Source text:
-=-=-=-=-
Algorithm Design Manual:

Chapter Three

Data Structures

2019-01-13

Contiguous vs. Linked Data Structures:

Contiguous: single slab of memory - arrays, matrices, heaps, hash tables Linked: distinct chunks of memory bound together by pointer - lists, trees, graphs, graph adjacency lists

Arrays

Structures of fixed-sized data records where each element can be efficiently accessed via index

Advantages

  • Constant-time access via index
  • Space efficiency - only require space enough for data
  • Memory locality - physical proximity of successive data allows for exploitations of memory caching

Pointers and Linked Structures

Pointers represent the address of a location in memory

typedef struct list {
    item_type item; /* data item */
    struct list *next; /* point to successor */
} list;
  • Each node in list contains one or more data fields (item) that store the data necessary
  • Each node contains a pointer to at least one other node (next), which means most of the space used in the data structure has to be devoted to pointers, not data
  • Need pointer to head of structure to know where to access it

Searching a list - can be done iteratively or recursively.

Recursive implementation of a search:

list *search_list(list *l, item_type x) {
    if (l == NULL) return (NULL);
    if (l -> item == x)
        return(l);
    else
        return( search_list(l->next, x));
}

Insertion - insertion at the beginning avoides traversal, but have to update pointer

void insert_list(list **l, item_type x) {
    list *p;
    p = malloc(sizeof(list));
    p->item = x;
    p->next = *l;
    *l = p; /* Copies p to the place pointed to by l
}

Deletion from a list - more complicated because you need to find the pointedr for the predecessor of the item you want to delete. Recursion!

list *predecessor_list(list *l, item_type x) {
    if ((l == NULL) || (l->next == NULL)) {
        /* predecessor sought on null list */
        return (NULL);
    }
    if ((l->next)->item == x)
        return (l)
    else
        return( predecessor_list(l->next, x));
}

Predecessor is necessary because we need to change 'next' reference.
-=-=-=-=-
Exercise A: In the data structures notes, what does a pointer represent?
-=-=-=-=-
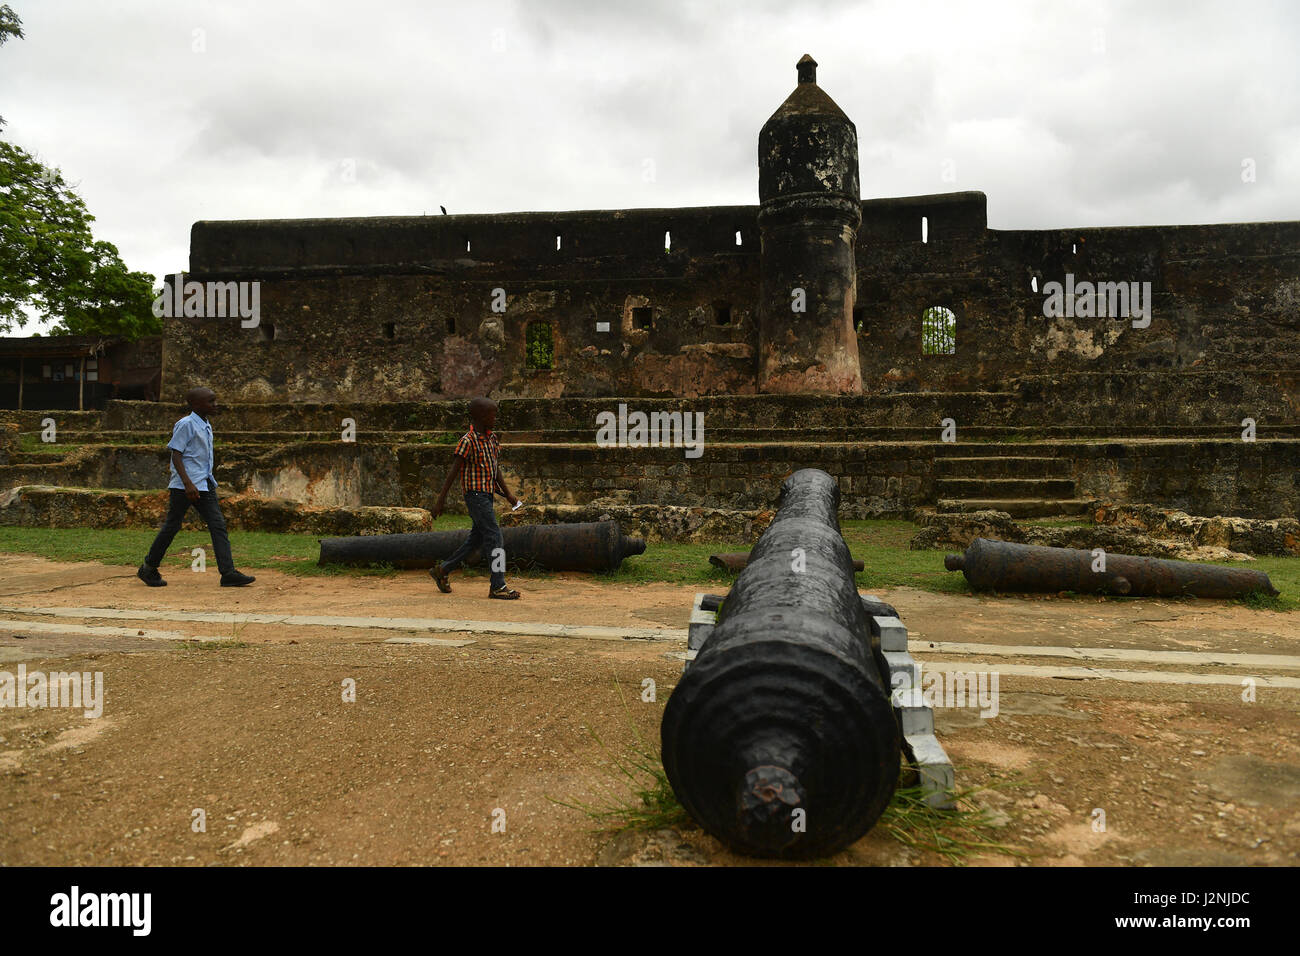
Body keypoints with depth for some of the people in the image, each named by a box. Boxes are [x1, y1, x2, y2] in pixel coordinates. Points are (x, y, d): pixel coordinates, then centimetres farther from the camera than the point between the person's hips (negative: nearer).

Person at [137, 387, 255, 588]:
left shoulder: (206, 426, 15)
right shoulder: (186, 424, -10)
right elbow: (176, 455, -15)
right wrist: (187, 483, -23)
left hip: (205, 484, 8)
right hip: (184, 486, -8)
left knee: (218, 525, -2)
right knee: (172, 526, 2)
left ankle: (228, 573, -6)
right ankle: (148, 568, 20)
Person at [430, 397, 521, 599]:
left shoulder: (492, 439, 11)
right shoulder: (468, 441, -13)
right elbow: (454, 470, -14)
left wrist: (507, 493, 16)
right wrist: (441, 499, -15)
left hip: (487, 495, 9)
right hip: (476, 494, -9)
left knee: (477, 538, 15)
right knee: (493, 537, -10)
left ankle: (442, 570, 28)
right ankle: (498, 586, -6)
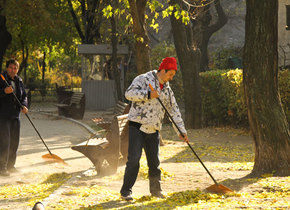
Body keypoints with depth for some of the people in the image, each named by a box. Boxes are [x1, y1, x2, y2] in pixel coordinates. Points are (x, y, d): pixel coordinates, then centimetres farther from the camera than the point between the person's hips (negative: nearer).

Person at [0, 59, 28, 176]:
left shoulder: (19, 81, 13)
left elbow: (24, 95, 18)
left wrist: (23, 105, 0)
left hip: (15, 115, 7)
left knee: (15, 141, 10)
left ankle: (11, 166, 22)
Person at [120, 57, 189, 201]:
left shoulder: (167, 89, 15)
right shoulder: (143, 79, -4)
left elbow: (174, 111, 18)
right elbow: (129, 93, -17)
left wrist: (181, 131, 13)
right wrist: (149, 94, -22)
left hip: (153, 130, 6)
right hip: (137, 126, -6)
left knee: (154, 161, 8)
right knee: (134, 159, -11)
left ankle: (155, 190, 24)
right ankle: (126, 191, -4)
-=-=-=-=-
Exercise B: Echo the lines of the records, starting at the line that contains "right wrist: (149, 94, -22)" and ending at the last line of the records.

Exercise result A: A pointer represents the address of a location in memory.

Exercise result B:
right wrist: (149, 94, -22)
left hip: (153, 130, 6)
right hip: (137, 126, -6)
left knee: (154, 161, 8)
right knee: (134, 159, -11)
left ankle: (155, 190, 24)
right ankle: (126, 191, -4)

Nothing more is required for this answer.